00:05:24.620 | The results here give us new input-output pairs
00:05:28.340 | that we can use to augment our self-instruct dataset.
00:05:31.500 | Then as I said, we do subsequent language model supervised,
00:05:35.620 | pre-training in the standard way,
00:05:37.580 | or maybe with some other techniques to
00:05:39.700 | update the model that was used for this generation process.
00:05:43.220 | That self-instruct was a major mechanism behind Alpaca.
00:05:48.220 | Alpaca was an important recent moment for the field because it
00:05:51.420 | started to show people that we could via self-instruct methods,
00:05:55.380 | take relatively small models like a seven billion parameter model,
00:05:59.820 | do some instruct fine-tuning,
00:06:01.500 | and get a very capable result as the output.
00:06:04.660 | In more detail, the way Alpaca works is we begin with a Lama model.
00:06:09.100 | Lama is a class of models that was released recently by Meta AI.
00:06:13.900 | The Alpaca team began from
00:06:15.660 | the 175 tasks that were written by humans for the self-instruct paper.

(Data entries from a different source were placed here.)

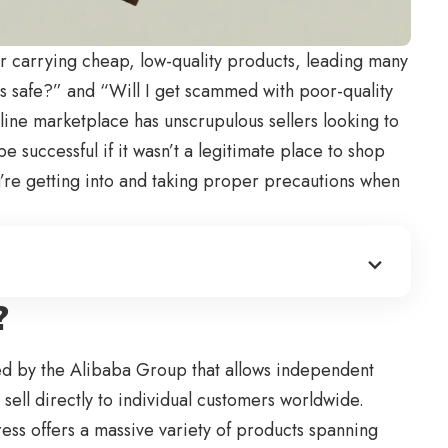
r carrying cheap, low-quality products, leading many
s
safe?” and “Will I get scammed with poor-quality
line marketplace has unscrupulous sellers looking to
e successful if it wasn’t a legitimate place to shop
u’re getting into and taking proper precautions when
?
ed by the Alibaba Group that allows independent
 sell directly to individual customers worldwide.
ess offers a massive variety of products spanning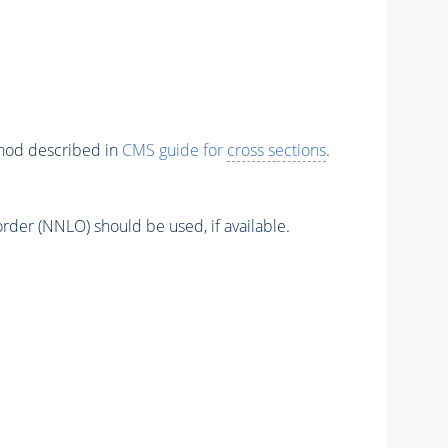
thod described in
CMS guide for
cross sections
.
order (NNLO) should be used, if available.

00:06:20.860 | Then they follow self-instruct with some minor simplifications using
00:06:25.020 | Text DaVinci 3 as the engine to create the new input-output pairs.
00:06:29.420 | That gives them a dataset ultimately of 52,000 examples,
00:06:33.700 | and those examples were used to update the Lama model to create Alpaca.

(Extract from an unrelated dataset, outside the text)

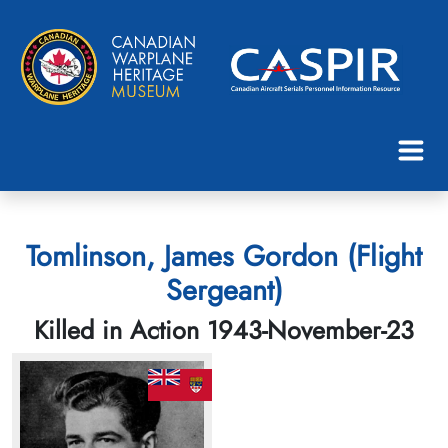
Tomlinson, James Gordon (Flight
Sergeant)
Killed in Action 1943-November-23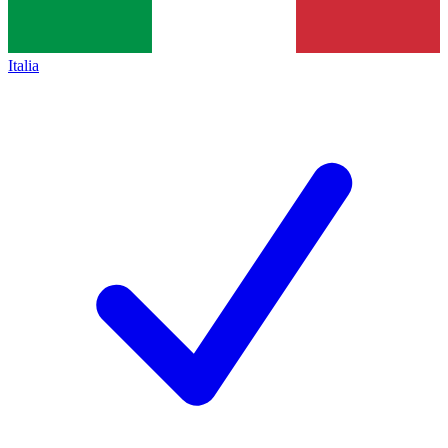
Italia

00:06:38.540 | The observation is that the results of
00:06:40.740 | this relatively small-scale effort to update
00:06:43.540 | the Lama model are actually quite powerful in terms of
00:06:46.620 | imbuing Alpaca with new instruct following behaviors.
00:06:50.780 | Again, there's a major lesson there about technology,
00:06:54.340 | and I think this is an exciting new direction for the field as we think about
00:06:57.580 | making these relatively small models ever more performant.

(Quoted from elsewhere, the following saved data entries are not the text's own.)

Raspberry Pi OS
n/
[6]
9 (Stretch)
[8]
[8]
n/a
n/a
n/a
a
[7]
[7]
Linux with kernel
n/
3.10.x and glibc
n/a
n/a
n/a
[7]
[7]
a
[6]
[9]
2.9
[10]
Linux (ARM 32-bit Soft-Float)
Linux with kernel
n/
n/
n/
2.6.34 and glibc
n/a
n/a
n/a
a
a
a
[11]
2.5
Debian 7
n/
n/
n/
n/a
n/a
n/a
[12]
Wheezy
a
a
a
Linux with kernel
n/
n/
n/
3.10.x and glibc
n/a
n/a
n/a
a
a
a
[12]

00:07:01.380 | There is also a lesson for you about what's going to be
00:07:03.940 | effective for in-context learning because obviously,
00:07:06.620 | to the extent that you can tune
00:07:08.980 | your own prompts to align with the instruction fine-tuning data
00:07:12.300 | that models like Alpaca have seen,
00:07:14.340 | you will be more successful,
00:07:15.780 | and that lesson generalizes to all of these large language models.
00:07:19.180 | For some, we have visibility into the instruct fine-tuning data as with Alpaca,
00:07:23.660 | but for the largest ones, we don't.
00:07:25.540 | People have to organically discover which prompting techniques work,
00:07:29.980 | which is really a process of uncovering, I believe,
00:07:32.580 | what their instruct fine-tuning phase was like at this point.
00:07:36.580 | Alpaca, as I said,
00:07:38.660 | was exciting because it bucked the trend of model sizes going up, up, up.
00:07:43.460 | This is a slide that I used in the intro lecture for the course.
00:07:46.860 | We got all the way up to Palm at 540 billion parameters.
00:07:50.380 | It may be that GPT-4 is substantially larger even than that.
00:07:54.860 | As a result of this instruct fine-tuning,
00:07:58.540 | we're starting to see that model sizes might come down and nonetheless be very performant.
00:08:04.660 | That is incredibly exciting because it's going to happen.
00:08:07.980 | There are lots of incentives, intellectual, technological,
00:08:10.820 | financial for us to find a way to have smaller models be performant.
00:08:14.940 | I think that will be an important step toward actually truly democratizing
00:08:19.540 | access to large language models and the capabilities that they can enable.